[What you need to do]: Copy the items below, starting at the line that contains "начислено: 1=6" and continuing through the end of the items. Leave the pictures out.

[Task input]:
▬▬▬
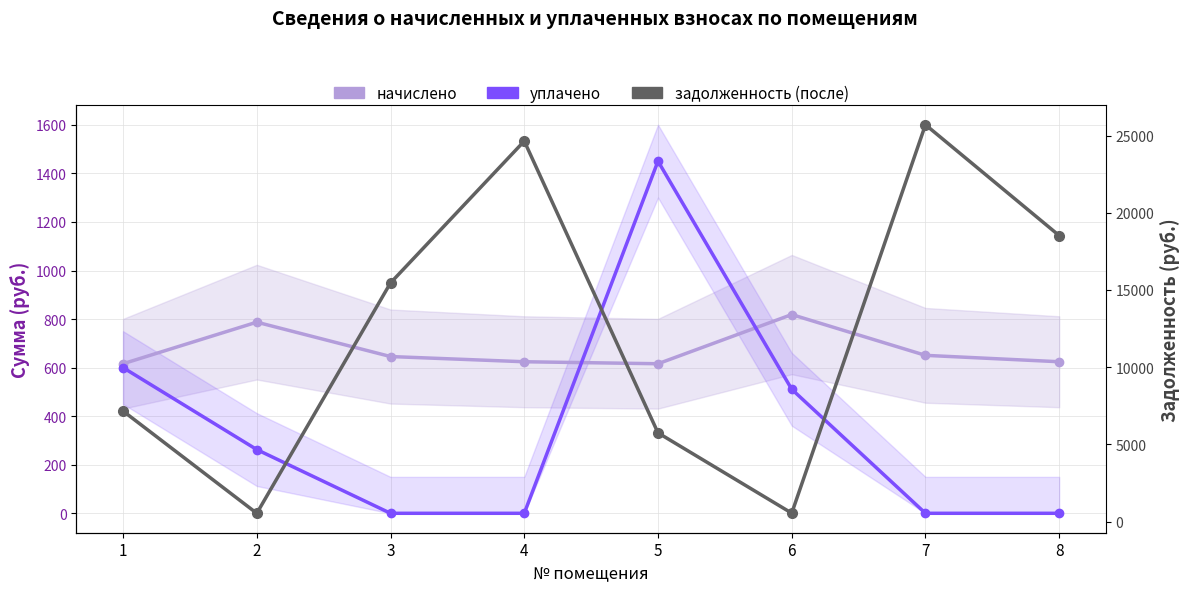

Reading left to right, extract all data points from this chart.

начислено: 1=616.0	2=787.3	3=645.6	4=624.2	5=616.0	6=818.5	7=650.6	8=624.2
уплачено: 1=600.0	2=262.4	3=0.0	4=0.0	5=1450.4	6=510.9	7=0.0	8=0.0
задолженность (после): 1=7158.6	2=536.0	3=15458.2	4=24643.7	5=5746.4	6=545.7	7=25702.4	8=18522.7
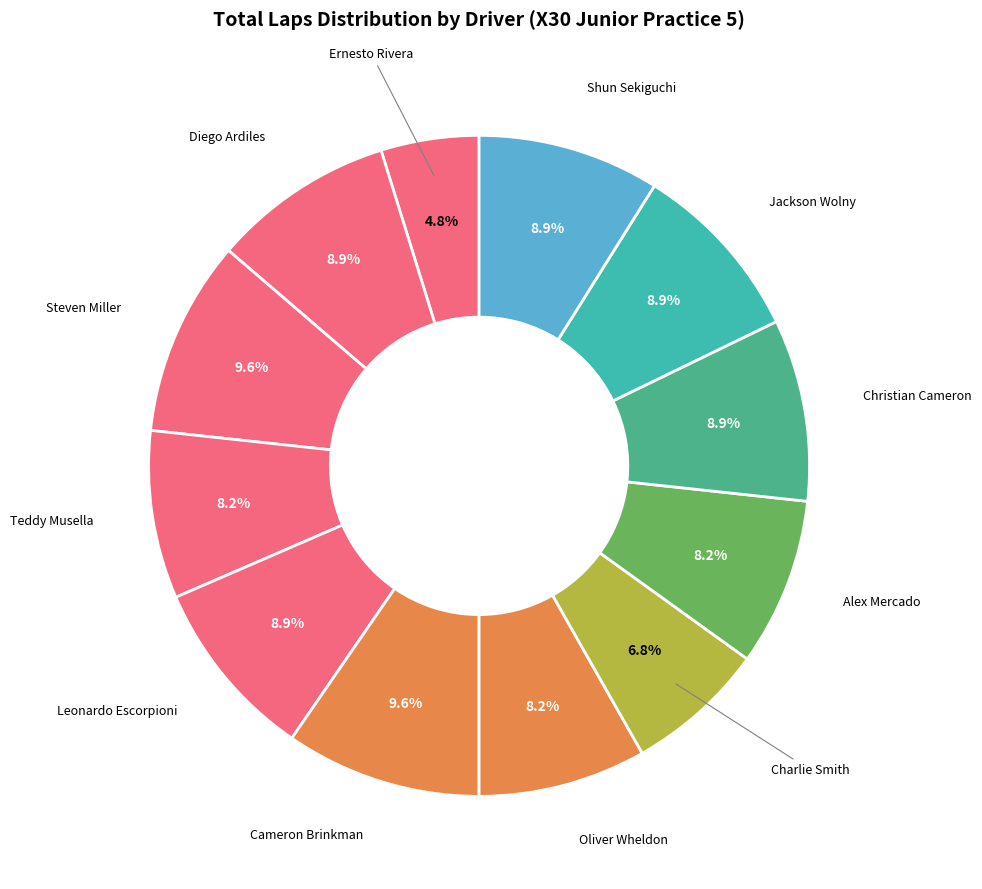

Is there a majority slice in this chart?

No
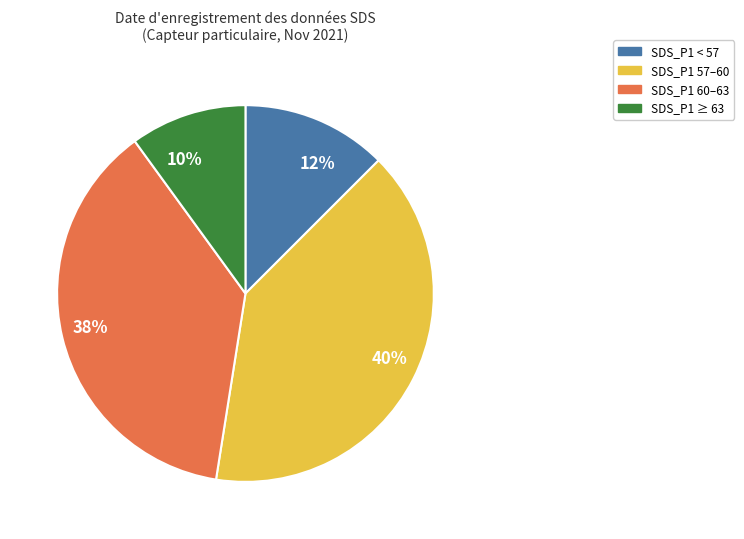

Do SDS_P1 < 57 and SDS_P1 ≥ 63 together represent more than half of the pie?

No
▬▬▬
[Reply to the task]:
начислено: 1=616.0	2=787.3	3=645.6	4=624.2	5=616.0	6=818.5	7=650.6	8=624.2
уплачено: 1=600.0	2=262.4	3=0.0	4=0.0	5=1450.4	6=510.9	7=0.0	8=0.0
задолженность (после): 1=7158.6	2=536.0	3=15458.2	4=24643.7	5=5746.4	6=545.7	7=25702.4	8=18522.7

Is there a majority slice in this chart?

No

Do SDS_P1 < 57 and SDS_P1 ≥ 63 together represent more than half of the pie?

No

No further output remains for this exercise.